When you get off the bus at the Stawamus Chief viewpoint, look up. Chances are there will be any number of groups hanging off the imposing granite monolith above you. This is "The Grand Wall," one of North America's most famous free climbs. The good news is you won't be scaling the Chief in that fashion.

Monster Monolith: The Chief dominates the view overlooking Howe Sound on a misty day. Photo taken from the trail to Diamond Head.
Monster Monolith: The Chief dominates the view overlooking Howe Sound on a misty day. Photo taken from the trail to Diamond Head.

Stawamus Chief Provincial Park now includes 40 wilderness and 15 vehicle campsites that were created following a prolonged bout of civil disobedience. Following many years of "guerrilla camping" by a growing corps of dedicated cliff hangers the provincial government finally decided to get with the program and build a proper campsite with toilets at the site. The park has since become a veritable mecca for climbers from all over North America attracted by some of the longest, most accessible free climbing routes on the planet. There are more than 280 different ascents up The Chief. Perhaps they don't know what you do, there's a much easier back door.

Walk southwards, working around behind the base of the Chief in counter-clockwise direction. Once you locate the trailhead in behind the solid rock wall scramble over the boulder that blocks the entrance and begin climbing the steps in earnest. The well-used trail paralleling Olesen Creek eventually branches into four separate routes. One will take you as far as the site of a forest fire lookout perched atop Stawamus Squaw 7 km away. The others lead to the Stawamus Chief's triple peaks.
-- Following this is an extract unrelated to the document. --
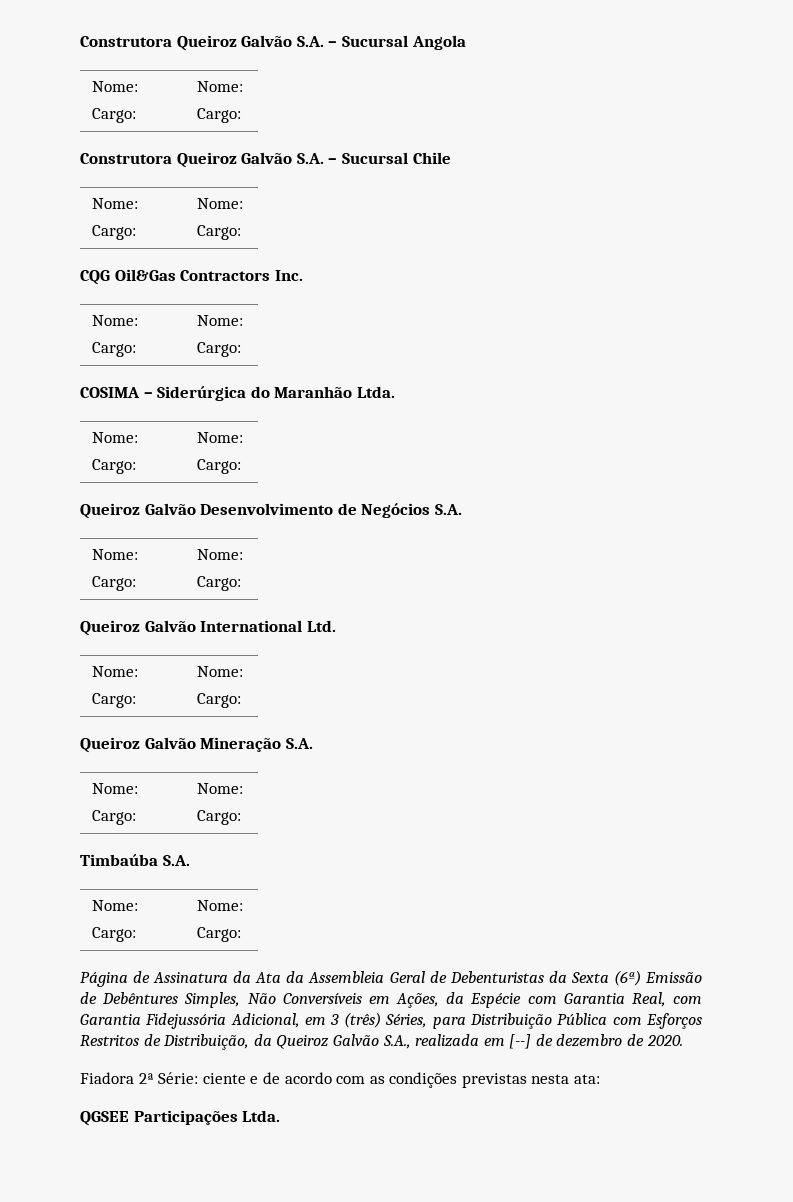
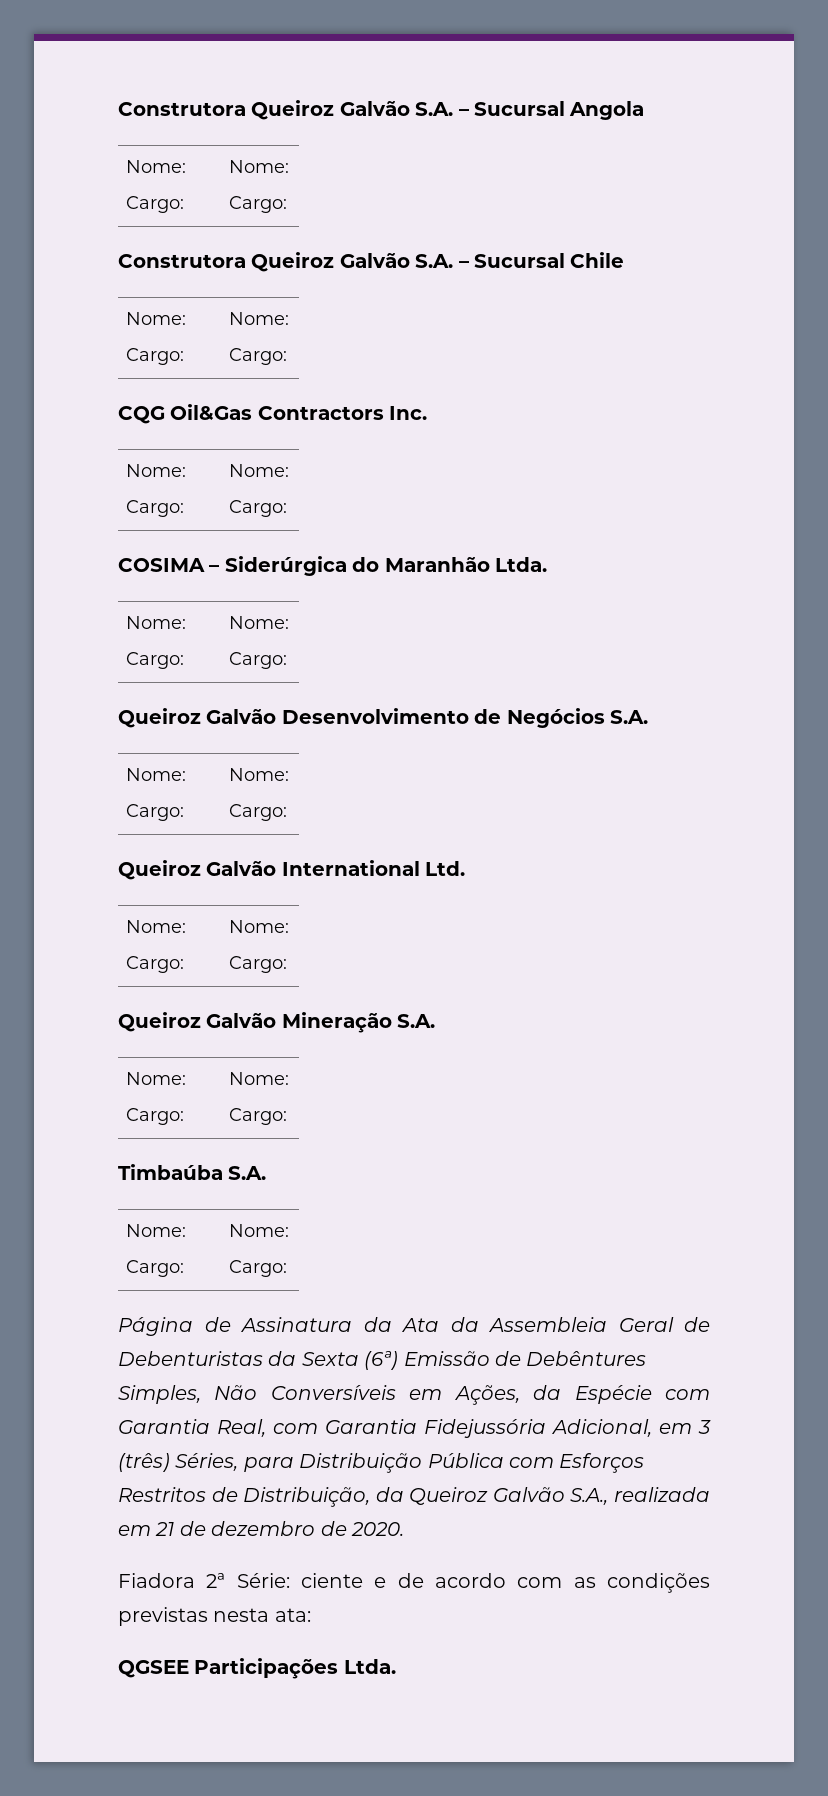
[509,1034,532,1049] [--] -> [155,1522,175,1536] 21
The first two branches to the right lead to Shannon Falls and are detailed below. Almost immediately a left branch leads up to the first and second peak. The first peak is a mere 3 km away; straight up mind you but mercifully short. The second peak is 4½ km away while the third one is 5½ km from the start of the trail. The third peak can be accessed either from the top of the second peak or from the main trail following Olesen Creek. This latter route eventually branches with the left fork extending up to the third peak. The Chief's distant mate will be found at the end of the right fork. The views from all four are spectacular, encompassing a panorama that includes the striking peaks of Garabaldi Park to the east, the Squamish Valley to the north and Howe Sound laid out at your feet to the west and south. The scene is marred only by the urban and industrial landscape of the city of Squamish and the Woodfibre pulp mill beyond. From atop the Chief consider you are standing on the world's second largest freestanding granite outcropping, topped only by the Rock of Gibraltar.

Choose a route suited to your schedule or camp out and undertake all four.